* [TEXT BLOCK]
━━━━━━
Director Gordon Flemyng’s 1963 British B-movie Five To One stars John Thaw, Ewan Roberts, Ingrid Hafner. It is made at Merton Park Studios as part of the long-running series of 48 Edgar Wallace Mysteries film adaptations, released between 1960 and 1965. The screenplay by Roger Marshall is based on Edgar Wallace’s 1928 story The Thief in the Night. Flemyng and Marshall previously collaborated on another one of the Edgar Wallace Mysteries – Solo for Sparrow (1962).
When a gang of three crooks plans to rob the safe at Larry Hart (Lee Montague)’s betting shop, their well-laid plans go awry. Luckily, he’s got another safe at home, and the improvising crooks find a last-minute way to target that too.
John Thaw plays Alan Roper, who, along with his partner-in-crime John (Brian McDermott) and his girlfriend Pat (Ingrid Hafner), is planning the robbery of a betting shop. Alan asks creepy crooked bookmaker Larry Hart (Lee Montague) to launder the £60,000 money he is going to steal from a robbery, and Hart offers to launder the money in exchange for most of it, four fifths of it, five to one (‘You give me the £60,000 and I’ll give you £12,000 of the most anonymous money you ever saw’) – but Larry doesn’t know that it is his betting shop that they plan to steal from.
Five To One (1963) is a enjoyable, satisfyingly complex crime story, but alas they have attempted too much for 55 minutes, and the film is slightly spoiled by a rushed, unsatisfying ending. However, in a low-key, credible performance of weasly greed, the young John Thaw is outstanding in the main villain role. It is entirely his film. What a good actor he was!
━━━━━━
* [ENTRIES PROVIDED]
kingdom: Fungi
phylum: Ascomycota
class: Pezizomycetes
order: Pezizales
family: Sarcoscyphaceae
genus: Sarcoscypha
━━━━━━
* [REQUIREMENTS]
A. Translate this sentence from the film review into French: "The screenplay by Roger Marshall is based on Edgar Wallace’s 1928 story The Thief in the Night."
B. According to the film review, at which studios was Five To One made?
C. From the film review, extract the passage starting at "John Thaw plays" and ending at "to steal from.".
Please work from the film review alone, not the entries.

* [RESPONSES BY TASK]
A. Le scénario de Roger Marshall est tiré de la nouvelle d’Edgar Wallace parue en 1928, The Thief in the Night.

B. Merton Park Studios.

C.
John Thaw plays Alan Roper, who, along with his partner-in-crime John (Brian McDermott) and his girlfriend Pat (Ingrid Hafner), is planning the robbery of a betting shop. Alan asks creepy crooked bookmaker Larry Hart (Lee Montague) to launder the £60,000 money he is going to steal from a robbery, and Hart offers to launder the money in exchange for most of it, four fifths of it, five to one (‘You give me the £60,000 and I’ll give you £12,000 of the most anonymous money you ever saw’) – but Larry doesn’t know that it is his betting shop that they plan to steal from.